Helpful Tips To Survive The Holiday Season With The Loss Of A Loved One 

The holiday season is a joyful time full of friends and family creating new and lasting memories together…

…except the holiday season can be gut-wrenching and painful for those who have lost a loved one.

The empty chair at the dinner table is a sober reminder at how short life is, and the grief can be overwhelming during the holidays, especially the first holiday without a loved one.

Grieving is deeply personal and never easy, but here are some helpful tips to help you make it through.

Don’t Stuff Your Emotions

One of the worst things you can do is feel like you can’t express your grief.

By pretending to be the “strong one” and charge through – you are only avoiding the inevitable.

If a song comes on the radio that reminds you of your dad – it’s okay to cry!

Talk about the life of your loved one.

Your vulnerability and ability to vocalize your emotions will show other family members it’s okay to be sad(and talk about it) even during a joyful season. 

Reach Out To Other Family Members

Chances are, if you are grieving and missing mom, other family members who loved her too are also grieving.

It’s important during the tough times to stick together as a family.

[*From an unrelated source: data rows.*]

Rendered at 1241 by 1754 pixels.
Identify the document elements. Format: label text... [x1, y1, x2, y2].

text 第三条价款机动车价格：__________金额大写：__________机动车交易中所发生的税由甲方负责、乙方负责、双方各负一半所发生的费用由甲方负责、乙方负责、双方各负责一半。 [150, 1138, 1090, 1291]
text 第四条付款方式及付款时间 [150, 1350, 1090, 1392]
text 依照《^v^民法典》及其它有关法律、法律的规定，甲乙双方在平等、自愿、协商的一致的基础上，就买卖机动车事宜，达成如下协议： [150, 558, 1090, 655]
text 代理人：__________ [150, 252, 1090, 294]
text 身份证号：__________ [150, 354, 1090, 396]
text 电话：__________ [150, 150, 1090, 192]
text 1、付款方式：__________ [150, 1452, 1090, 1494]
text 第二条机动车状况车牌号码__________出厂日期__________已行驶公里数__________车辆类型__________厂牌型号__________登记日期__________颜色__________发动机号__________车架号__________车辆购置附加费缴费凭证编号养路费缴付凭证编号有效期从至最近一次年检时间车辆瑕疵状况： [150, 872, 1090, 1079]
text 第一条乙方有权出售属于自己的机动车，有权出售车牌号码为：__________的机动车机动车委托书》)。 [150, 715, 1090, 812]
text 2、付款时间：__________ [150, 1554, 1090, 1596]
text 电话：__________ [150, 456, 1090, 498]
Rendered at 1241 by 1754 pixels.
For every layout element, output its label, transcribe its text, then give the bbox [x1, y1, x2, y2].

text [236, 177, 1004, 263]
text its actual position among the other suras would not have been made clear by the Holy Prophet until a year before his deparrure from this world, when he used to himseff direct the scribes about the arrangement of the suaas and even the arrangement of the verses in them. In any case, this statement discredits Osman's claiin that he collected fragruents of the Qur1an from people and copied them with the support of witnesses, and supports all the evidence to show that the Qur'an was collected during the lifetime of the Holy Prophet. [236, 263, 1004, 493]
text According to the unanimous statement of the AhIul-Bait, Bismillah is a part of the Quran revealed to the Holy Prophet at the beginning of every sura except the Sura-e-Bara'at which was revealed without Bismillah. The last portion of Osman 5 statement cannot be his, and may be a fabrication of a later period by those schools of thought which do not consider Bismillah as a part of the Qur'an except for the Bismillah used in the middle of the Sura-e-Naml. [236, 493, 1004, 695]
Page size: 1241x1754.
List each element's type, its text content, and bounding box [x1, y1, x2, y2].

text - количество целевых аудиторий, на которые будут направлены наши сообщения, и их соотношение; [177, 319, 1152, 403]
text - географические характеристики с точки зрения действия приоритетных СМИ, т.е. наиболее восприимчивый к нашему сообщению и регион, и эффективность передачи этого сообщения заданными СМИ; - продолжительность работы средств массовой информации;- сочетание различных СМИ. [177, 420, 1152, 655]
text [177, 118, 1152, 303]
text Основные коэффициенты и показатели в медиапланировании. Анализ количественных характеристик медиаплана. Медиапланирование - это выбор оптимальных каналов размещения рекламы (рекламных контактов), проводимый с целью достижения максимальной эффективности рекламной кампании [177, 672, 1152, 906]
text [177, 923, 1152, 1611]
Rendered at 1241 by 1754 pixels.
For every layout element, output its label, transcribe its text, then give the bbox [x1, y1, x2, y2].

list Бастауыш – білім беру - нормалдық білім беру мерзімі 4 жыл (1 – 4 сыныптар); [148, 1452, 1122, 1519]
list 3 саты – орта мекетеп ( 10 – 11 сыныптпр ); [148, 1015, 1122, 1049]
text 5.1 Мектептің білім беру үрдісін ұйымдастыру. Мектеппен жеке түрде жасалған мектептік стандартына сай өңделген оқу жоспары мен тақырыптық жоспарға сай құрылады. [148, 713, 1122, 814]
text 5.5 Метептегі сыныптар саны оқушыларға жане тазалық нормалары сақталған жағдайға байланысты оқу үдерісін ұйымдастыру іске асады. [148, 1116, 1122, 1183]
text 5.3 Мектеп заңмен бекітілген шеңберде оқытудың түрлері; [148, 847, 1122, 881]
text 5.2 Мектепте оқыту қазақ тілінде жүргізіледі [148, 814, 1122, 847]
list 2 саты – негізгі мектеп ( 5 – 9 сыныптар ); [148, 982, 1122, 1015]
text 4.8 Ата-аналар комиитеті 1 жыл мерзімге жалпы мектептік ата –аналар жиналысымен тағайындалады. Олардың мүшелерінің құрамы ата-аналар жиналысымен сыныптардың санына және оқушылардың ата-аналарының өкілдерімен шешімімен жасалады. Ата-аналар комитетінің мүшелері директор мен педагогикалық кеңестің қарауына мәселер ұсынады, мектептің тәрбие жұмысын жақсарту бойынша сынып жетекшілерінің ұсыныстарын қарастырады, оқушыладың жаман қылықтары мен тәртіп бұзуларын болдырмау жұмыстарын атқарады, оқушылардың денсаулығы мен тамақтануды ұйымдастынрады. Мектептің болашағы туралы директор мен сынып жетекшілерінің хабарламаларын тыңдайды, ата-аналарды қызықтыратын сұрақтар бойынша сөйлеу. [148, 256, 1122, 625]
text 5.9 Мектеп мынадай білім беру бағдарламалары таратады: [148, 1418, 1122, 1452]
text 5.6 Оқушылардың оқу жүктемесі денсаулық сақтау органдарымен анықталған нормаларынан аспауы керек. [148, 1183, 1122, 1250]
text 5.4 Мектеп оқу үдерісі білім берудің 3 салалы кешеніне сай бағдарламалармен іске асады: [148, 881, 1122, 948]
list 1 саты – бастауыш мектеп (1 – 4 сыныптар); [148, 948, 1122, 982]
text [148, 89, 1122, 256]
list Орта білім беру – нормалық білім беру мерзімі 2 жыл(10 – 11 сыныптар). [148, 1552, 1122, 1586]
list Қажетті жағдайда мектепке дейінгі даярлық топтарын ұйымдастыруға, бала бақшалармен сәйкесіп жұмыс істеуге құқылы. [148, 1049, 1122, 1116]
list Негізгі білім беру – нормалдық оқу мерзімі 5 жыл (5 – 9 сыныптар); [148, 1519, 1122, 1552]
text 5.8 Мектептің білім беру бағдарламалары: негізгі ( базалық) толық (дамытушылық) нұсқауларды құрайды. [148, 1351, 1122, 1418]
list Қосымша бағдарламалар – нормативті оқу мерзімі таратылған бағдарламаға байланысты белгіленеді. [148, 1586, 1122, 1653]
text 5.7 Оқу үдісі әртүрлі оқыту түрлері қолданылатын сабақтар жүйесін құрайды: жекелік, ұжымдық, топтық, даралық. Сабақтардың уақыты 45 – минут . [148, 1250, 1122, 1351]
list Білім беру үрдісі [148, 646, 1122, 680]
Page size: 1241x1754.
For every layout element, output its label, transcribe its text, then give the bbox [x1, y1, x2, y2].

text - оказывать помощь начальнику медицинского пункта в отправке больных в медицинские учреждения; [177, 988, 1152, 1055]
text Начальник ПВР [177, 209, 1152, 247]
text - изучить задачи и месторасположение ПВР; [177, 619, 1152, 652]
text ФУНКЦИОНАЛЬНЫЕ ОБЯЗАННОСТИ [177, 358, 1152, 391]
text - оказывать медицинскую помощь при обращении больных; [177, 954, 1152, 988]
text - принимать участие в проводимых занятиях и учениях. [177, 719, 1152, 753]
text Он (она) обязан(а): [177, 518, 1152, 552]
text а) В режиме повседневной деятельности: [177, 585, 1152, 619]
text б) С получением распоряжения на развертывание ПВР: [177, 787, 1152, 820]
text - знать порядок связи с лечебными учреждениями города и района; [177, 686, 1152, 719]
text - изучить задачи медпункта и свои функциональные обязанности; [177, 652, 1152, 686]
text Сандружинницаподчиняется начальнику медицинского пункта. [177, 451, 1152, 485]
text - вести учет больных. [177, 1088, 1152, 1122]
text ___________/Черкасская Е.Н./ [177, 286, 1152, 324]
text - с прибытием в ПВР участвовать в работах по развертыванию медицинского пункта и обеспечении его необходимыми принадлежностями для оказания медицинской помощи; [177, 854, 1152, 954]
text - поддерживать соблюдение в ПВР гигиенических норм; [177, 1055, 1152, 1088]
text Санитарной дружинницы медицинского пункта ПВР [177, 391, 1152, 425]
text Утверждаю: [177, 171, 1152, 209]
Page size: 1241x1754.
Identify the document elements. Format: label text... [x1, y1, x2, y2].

If you notice someone isolating or not wanting to be around people – let them know you are there.

Encourage and build up one another.

One of the best ways to survive the holiday season is to be surrounded by loved ones.

Being around others and creating memories is a reminder that there is still life to live.

It doesn’t make your grief less real, but at least you aren’t grieving alone. 

Celebrate Their Legacy

You can keep the holiday traditions alive by celebrating the life of the one you are grieving. 

If mom used to always make the best potato casserole, consider taking up the task of making one each year.

Share stories with loved ones about the good times – it’s okay if you cry in the process!

Remember, your deceased loved one would want you to be at peace and enjoying the moment.

You can also create new traditions together as a family and blend in the old for a beautiful Christmas. 

Final Thoughts

If you find yourself grieved this season – go easy on yourself.

Death is hard.  And grieving is a process.

Everyone goes at their own pace, and there is no right way to grieve.

Don’t let anyone make you feel guilty for missing your loved one.

But know that even though you may have an empty chair at the table this year, there is still much in life to celebrate and be thankful for.

Hug your loved ones tight and make new memories – and to those who have lost a loved one – our hearts go out to you this holiday season. 

How have you dealt with the grief of the loss of a loved one during the holiday season?

What are some tips you have for others who may be grieving?